Das Jahrhundert der Aufklärung mit seinen Träumen beeinflußte den Modeschöpfer Dany Atrache aus Beirut. Die am 23. Januar 2018 im Atrium des historischen Hauses der Crédit Lyonnais SA in Paris gezeigte Kollektion „Un Instant Romantique“ bewegte sich sinnlich zwischen der Nostalgie für vergangene Zeiten und der Realitätsnähe für eine verrinnende Gegenwart. Dany Atraches Protagonistin war eine schräge Prinzessin, äußerst schick und feminin, in hauchdünnen Stoffen in pudrigen Tönen und vor allem in sexy Spitze für den Geist der Lingerie inmitten eines Boudoirs. Kaskaden von Perlen auf Spitze und gestickte Blumen verfeinerten die Silhouette von Unterröcken, während Bustiers mit Federn – so leicht wie Abdrücke von Poesie – übersät waren. Kalte oder neutrale Töne wie Puderblau oder makellos Weiß bildeten einen Kontrast zu warmen Tönen wie Purpurrot in verschiedenen erregenden Schattierungen, was sich an kurzen Jacken, worauf Rosen- und Laubmotive aus Perlen und Pailletten gesteppt waren, zeigte.
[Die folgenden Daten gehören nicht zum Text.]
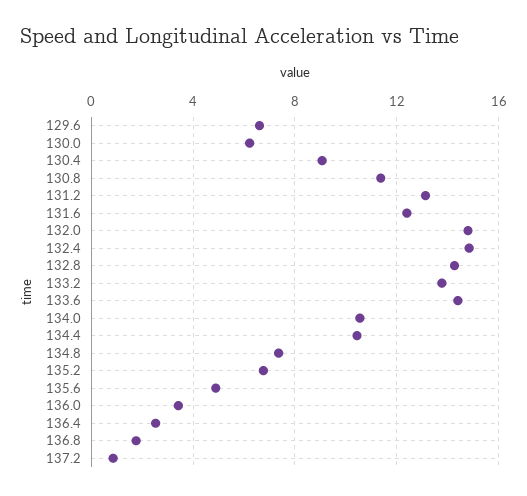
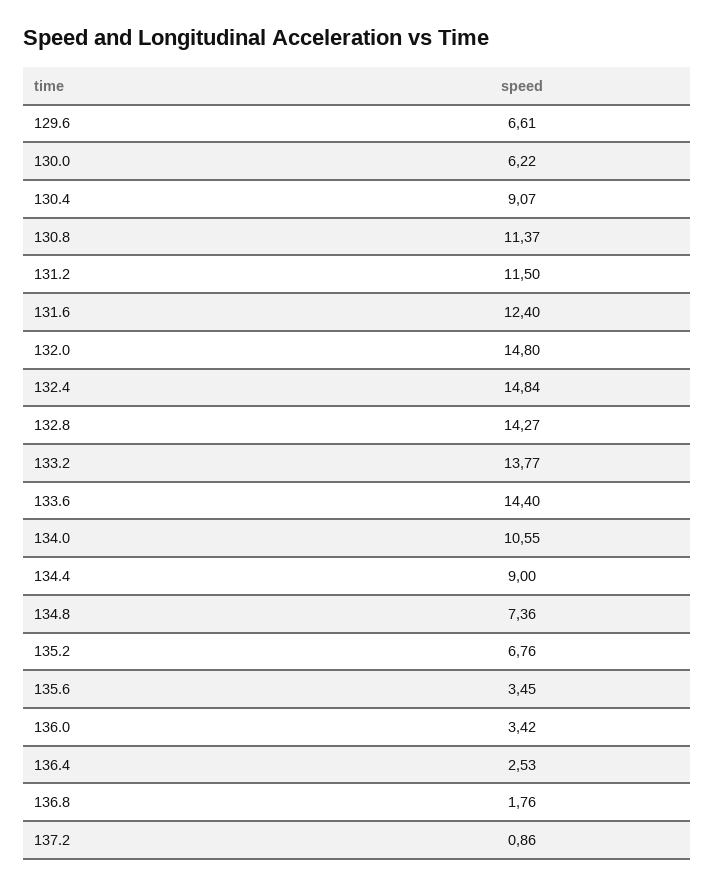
131.2: 13 -> 11.5
134.4: 10.5 -> 9
135.6: 5 -> 3.45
Die Londoner Modeschöpferin Gyunel Rustamova aus Baku bezog die Inspiration zu ihrer am 24. Januar 2018 im Hotel „Ritz PARIS“ vorgestellten Kollektion aus dem Märchen „Die wilden Schwäne“ des dänischen Dichters und Schriftstellers Hans Christian Andersen aus dem Jahre 1838, aus der Tradition des russischen Ballettes sowie aus der Formensprache der Art Décoratif. Unter dem Motto „Cygnus Nihili“ trafen in einem surrealistischen Kontexte geometrische Stoffbahnen auf Federstickerei und federartig aufgeschlitztes Leder. Gemalte Wasserspeier standen für den durch die „Linse des Nihilismus“ betrachteten symbolischen Schwan. Die Diamantenschnittsilhouette fehlte keineswegs. Die Farbpalette umfaßte Schwarz, Rot, Minzgrün und Rotgold in Kombination mit schattierten Pinselstrichen.